In the time since the referral process was formally established in 1973, agencies have referred a total of 24 proposed federal actions to CEQ. Of these, EPA was responsible for 15, of which one was referred jointly with the Department of the Interior (DOI). (See Figure 2 for EPA regional environmental review offices.) So far, in no case has CEQ made a formal referral to the Office of the President. Most often, CEQ has issued Findings and Recommendations. In a few cases the lead agency has withdrawn the proposal, and in three cases CEQ determined that the issue was not a matter of national importance.

In 1989, CEQ upheld EPA's Section 309 referral authority. At issue was a DOI Bureau of Reclamation proposal to renew longterm water contracts for irrigation operations of the Friant Unit in the Central Valley Project of California. The reason for referral was that no EIS had been prepared on the contract renewals, which individually and in the aggregate were likely to result in unsatisfactory environmental effects. In response, DOI questioned EPA's right to challenge the agency's decision that no EIS was needed. In rejecting that argument, CEQ established a precedent, that is, affirmed that EPA may identify a major federal action significantly affecting the environment, even though the lead agency disagrees.

SELECTED PUBLICATIONS

Caldwell, Lynton K., Science and the National Environmental Policy Act; Redirecting Policy Through Procedural Reform. University of Alabama Press, c1982.

Congressional Record, vol. 166, p. S-20602 (Dec. 18, 1970).

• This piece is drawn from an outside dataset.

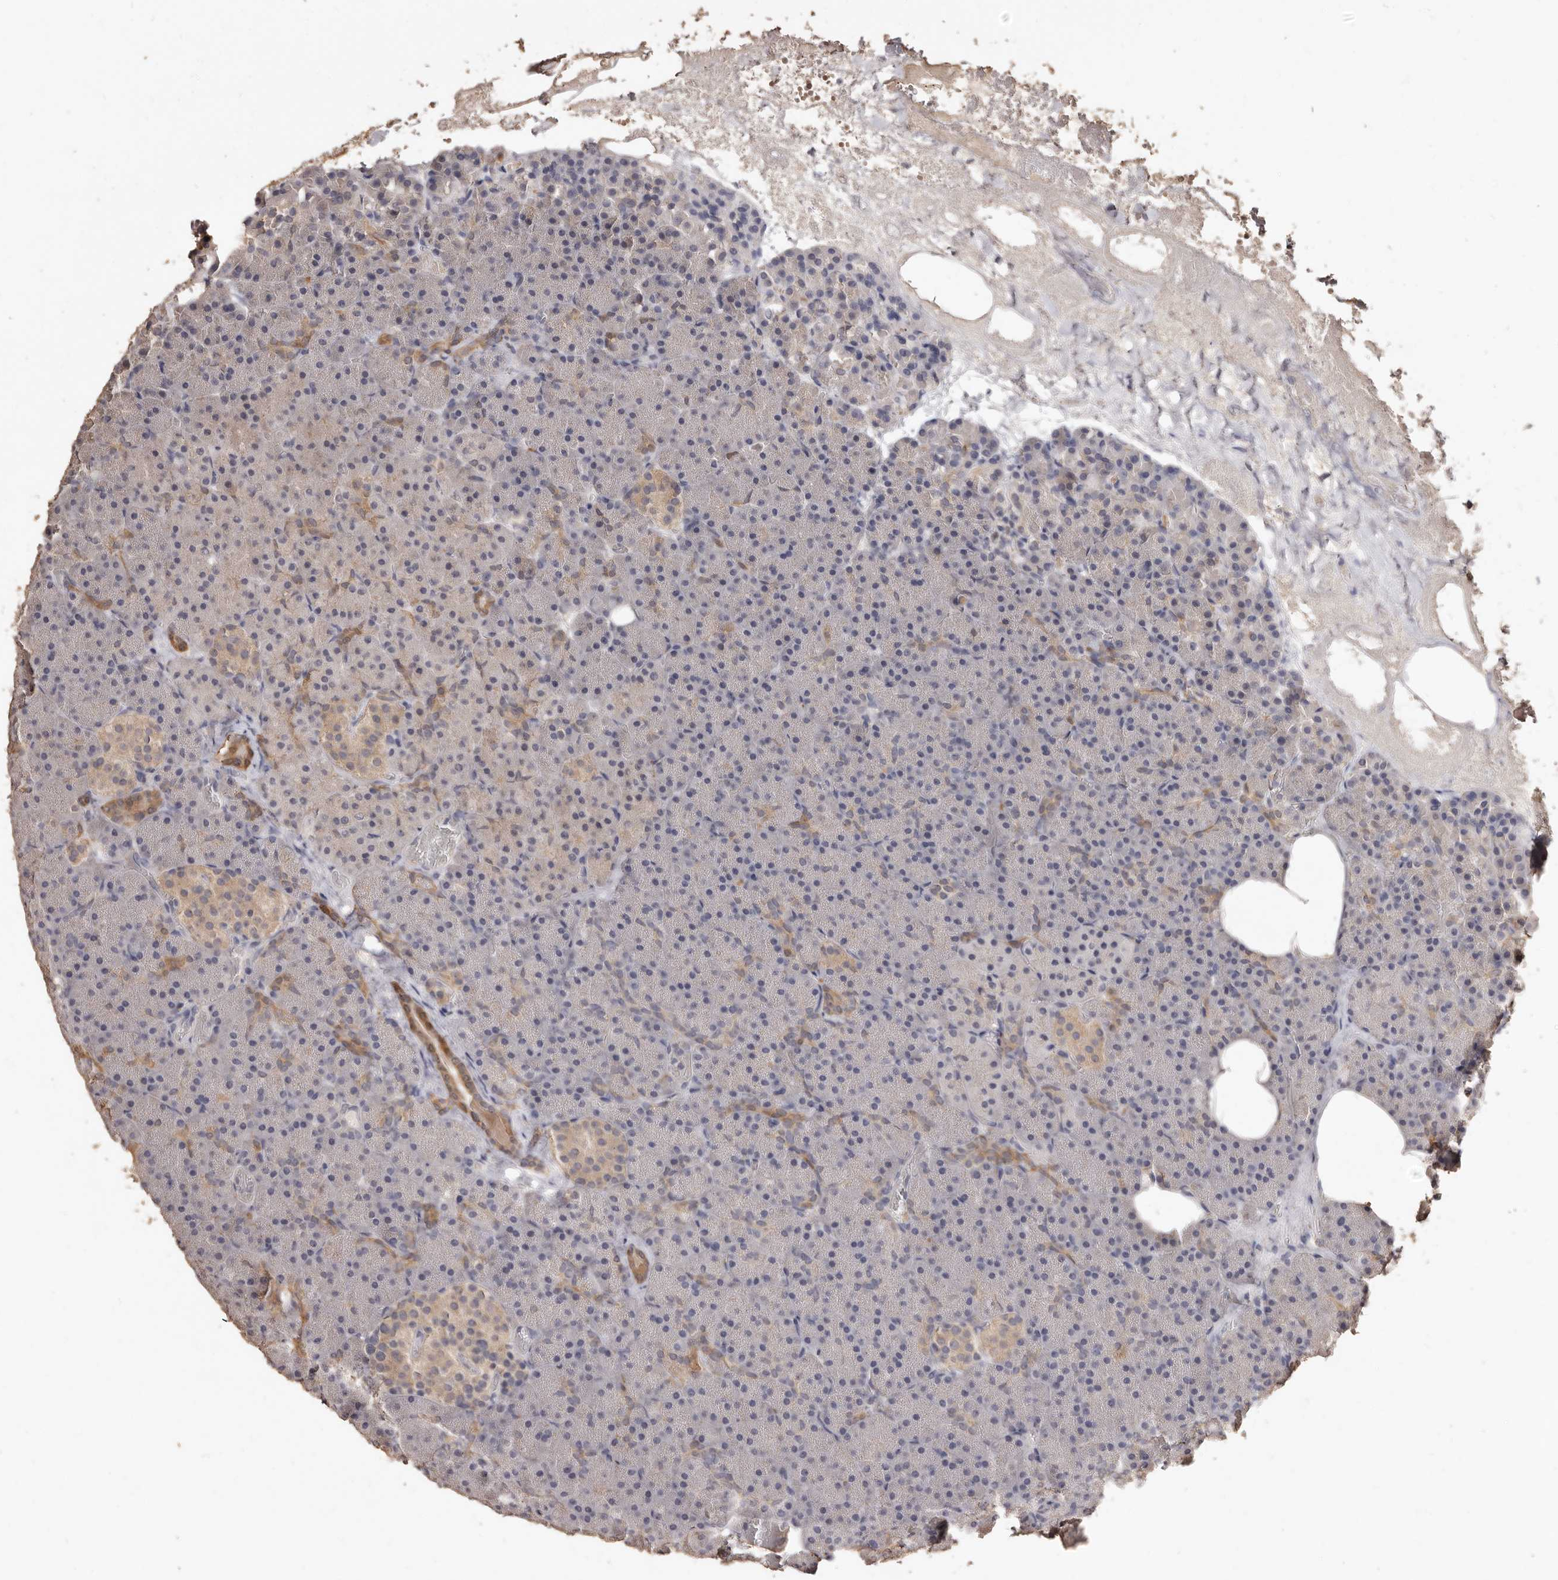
{"staining": {"intensity": "moderate", "quantity": "<25%", "location": "cytoplasmic/membranous"}, "tissue": "pancreas", "cell_type": "Exocrine glandular cells", "image_type": "normal", "snomed": [{"axis": "morphology", "description": "Normal tissue, NOS"}, {"axis": "morphology", "description": "Carcinoid, malignant, NOS"}, {"axis": "topography", "description": "Pancreas"}], "caption": "IHC micrograph of benign human pancreas stained for a protein (brown), which shows low levels of moderate cytoplasmic/membranous expression in about <25% of exocrine glandular cells.", "gene": "INAVA", "patient": {"sex": "female", "age": 35}}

Healy, Martin, "The Environmental Protection Agency's Duty to Oversee NEPA's Implementation: Section 309 of the Clean Air Act," Environmental Law Reporter,
3 ELR 50071 (1973).

Liroff, Richard, "The Council on Environmental Quality," Environmental Law Reporter, 3 ELR 50051 (1973).

Policies and Procedures for the Review of Federal Actions Impacting the Environment. U. S. Environmental Protection Agency, Office of Enforcement, Office of Federal Activities,
Pub. No. 1640 (rev. 1984).

Procedures for Implementing the Requirements of the Council on Environmental Quality on the National Environmental Policy Act. U. S. Environmental Protection Agency,
40 CFR Part 6.

Rand, Sally and Tawater, Mark Steven, Environmental Referrals and the Council on Environmental Quality. Washington, D. C., Environmental Law Institute, 1986.

Regulations For Implementing the Procedural Provisions of the National Environmental Policy Act. U. S. Executive Office of the President, Council on Environmental Quality,
40 CFR Parts 1500-1508 (reprint, as of July 1, 1986). Contents include: the National
Environmental Policy Act of 1969, as amended in 1975; the Clean Air Act, Section 309;
and, Executive Order 11514, as amended by Executive Order 11991.

Senate Report No. 91-1196, 91st Congress, 2nd Session, p. 43 (1970).